He lost a season to injury. But with Shearer back, Chambersburg is 'shocking everybody'
In August 2020, Eli Shearer suffered a torn meniscus, putting an end to his junior season before it even started.
“The entire knee just blew up…” Shearer said. “It was bad.”
But 16 months later, the Chambersburg point guard had the chance to get back on track, but even that wasn't easy.
Setbacks, including an elbow injury, almost delayed his return, but he was able to take the floor at the Franklin County Tip-Off Tournament in December.
“We weren't sure if I was even going to play in the Tip-Off tournament,” Shearer said. “That was my first live game in a long time. So I was worried about what would happen, and there were people questioning around town what was going to happen.”
“But I think I got it done.”
He came back with a vengeance, as the Trojans rolled by Waynesboro and James Buchanan to win the tournament. Shearer scored a combined 41 points in those games en route to being named tournament MVP.
He now averages close to 19 points a game, helping lead Chambersburg to a 10-1 start.
To the casual fan, this performance might appear out of nowhere. He was a reserve player in his sophomore year and missed the entirety of his junior year.
But Shreffler saw what type of player he could be, which made the timing of the injury even more painful.
“He was driving all over the place, playing pickup games, getting the guys together, going to different communities and playing. He was playing at a really, really high level,” Shreffler said. “So it’s disappointing to know where he was at that moment and what he could have done last year.”

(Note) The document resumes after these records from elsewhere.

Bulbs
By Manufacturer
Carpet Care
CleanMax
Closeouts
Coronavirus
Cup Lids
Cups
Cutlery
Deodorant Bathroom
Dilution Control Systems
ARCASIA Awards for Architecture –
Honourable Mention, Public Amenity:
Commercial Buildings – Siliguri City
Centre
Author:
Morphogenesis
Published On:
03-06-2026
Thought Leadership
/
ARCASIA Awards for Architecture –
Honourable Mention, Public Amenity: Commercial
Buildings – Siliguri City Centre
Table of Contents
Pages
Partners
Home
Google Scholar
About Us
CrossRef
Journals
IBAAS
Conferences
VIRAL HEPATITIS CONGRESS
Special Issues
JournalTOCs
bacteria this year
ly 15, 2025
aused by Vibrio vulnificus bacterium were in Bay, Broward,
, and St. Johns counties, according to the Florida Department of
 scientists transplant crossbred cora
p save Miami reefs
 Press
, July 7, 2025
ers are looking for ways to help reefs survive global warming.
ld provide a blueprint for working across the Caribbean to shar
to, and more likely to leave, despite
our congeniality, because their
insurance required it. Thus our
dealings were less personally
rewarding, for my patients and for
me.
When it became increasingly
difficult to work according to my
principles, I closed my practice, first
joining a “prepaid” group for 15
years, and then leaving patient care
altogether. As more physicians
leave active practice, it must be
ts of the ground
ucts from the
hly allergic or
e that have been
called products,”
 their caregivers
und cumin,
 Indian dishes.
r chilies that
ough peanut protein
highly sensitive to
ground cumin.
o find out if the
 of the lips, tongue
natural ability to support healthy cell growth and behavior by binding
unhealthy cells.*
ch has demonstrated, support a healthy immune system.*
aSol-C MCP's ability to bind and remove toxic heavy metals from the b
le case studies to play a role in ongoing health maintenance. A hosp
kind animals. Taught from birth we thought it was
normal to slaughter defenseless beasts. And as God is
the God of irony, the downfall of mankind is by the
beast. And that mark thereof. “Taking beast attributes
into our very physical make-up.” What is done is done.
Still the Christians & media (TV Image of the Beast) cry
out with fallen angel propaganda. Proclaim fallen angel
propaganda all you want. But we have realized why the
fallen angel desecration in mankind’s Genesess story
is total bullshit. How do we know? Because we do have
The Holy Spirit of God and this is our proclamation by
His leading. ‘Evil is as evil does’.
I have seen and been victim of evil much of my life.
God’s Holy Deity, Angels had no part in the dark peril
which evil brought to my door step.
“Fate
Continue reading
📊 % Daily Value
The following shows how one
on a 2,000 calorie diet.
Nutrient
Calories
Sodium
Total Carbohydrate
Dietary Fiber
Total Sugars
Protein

His teammates, including senior James Lilley, saw the talent that he had and wished he had the chance to show it off.
“Seeing him in the initial stages was devastating for me, and it didn't even happen to me,” Lilley said. “I know what he does every single day to try to be the best player he can be. So I know it had to affect him.”
Even though Shearer couldn’t be on the court, he still made it a point to be with the team, as painful as that was for him.
“I was at [physical therapy] like five days a week. I was lifting all day long. I mean, it sucked to come to practice and watch, it was awful. I'm not gonna say it was good,” Shearer said. “I had some ball handling stuff but I was out for like nine months. It wasn't fun.”
His presence did have a positive effect on the rest of his team, however. It showed everyone just what kind of teammate he was.
“To see him still there cheering us on, it meant a lot, because he had physical therapy to go to,” Lilley said. “He had other things, but he chose to stick with the team and be dedicated to the team even though he wasn't playing, which was really an awesome thing to see.”
Shreffler attributes his constant presence with the team as one of the reasons he’s in the position today.
He was able to grow as a leader while watching and learning about his teammates and competitors.
“Eli's a team guy,” Shreffler said. “His teammates selected him as captain, so they really believe in him and trust him. And a lot of that came from, even though he was hurt, still being there, still doing what he could.”
Even though Shearer provided a lot off the court, his presence is better felt on it. And he’s not surprised by how well he’s playing.
“I knew this would happen,” Shearer said. “This was going to happen last year, but that was cut short. I've been waiting for this.”
Lilley wasn’t surprised either.
“He wants it. He's truly dedicated,” Lilley said. “He's getting his body right physically in the gym. And he's very mentally strong as well.”
That mental aspect is what Shreffler is most proud of, because he views that as the toughest part of this process.
“From a confidence standpoint, it's hard to come back,” Shreffler said. “Even though someone says you're healthy, in the back of your mind, you're still not that confident to where you are physically, and then he had some minor little setbacks and things like that which were difficult to overcome too. So, mentally, he had to really overcome I think as much if not more than what he had to work on physically.”
He thought that it might have taken Shearer some time to get to where he wanted to be, but he didn’t need that much time at all.
“He wouldn't come back if he wasn't ready to go 100 percent,” Shreffler said. “Once he felt like ‘Hey, I'm ready to give it everything I've got’, you saw that when he stepped on the floor. There wasn't a whole lot of rust. He was ready to play and ready to compete.”
Chambersburg is competing in the Commonwealth Division, putting itself in a position to contend.
To some, the Trojans have come out of nowhere in the league. Last year, they started 0-12. They've come a long way since then, and Shearer thinks it’s time for people to keep an eye on them.
“To start like this, we're shocking everybody right now,” Shearer said. “We need to be talked about a little bit more.”
Shearer wants a league title and a run at districts. Maybe if he was healthy, they could have contended for that last year.
But to him, it’s better late than never.
“I put in the work,” Shearer said. “I've been waiting a long time for this year.”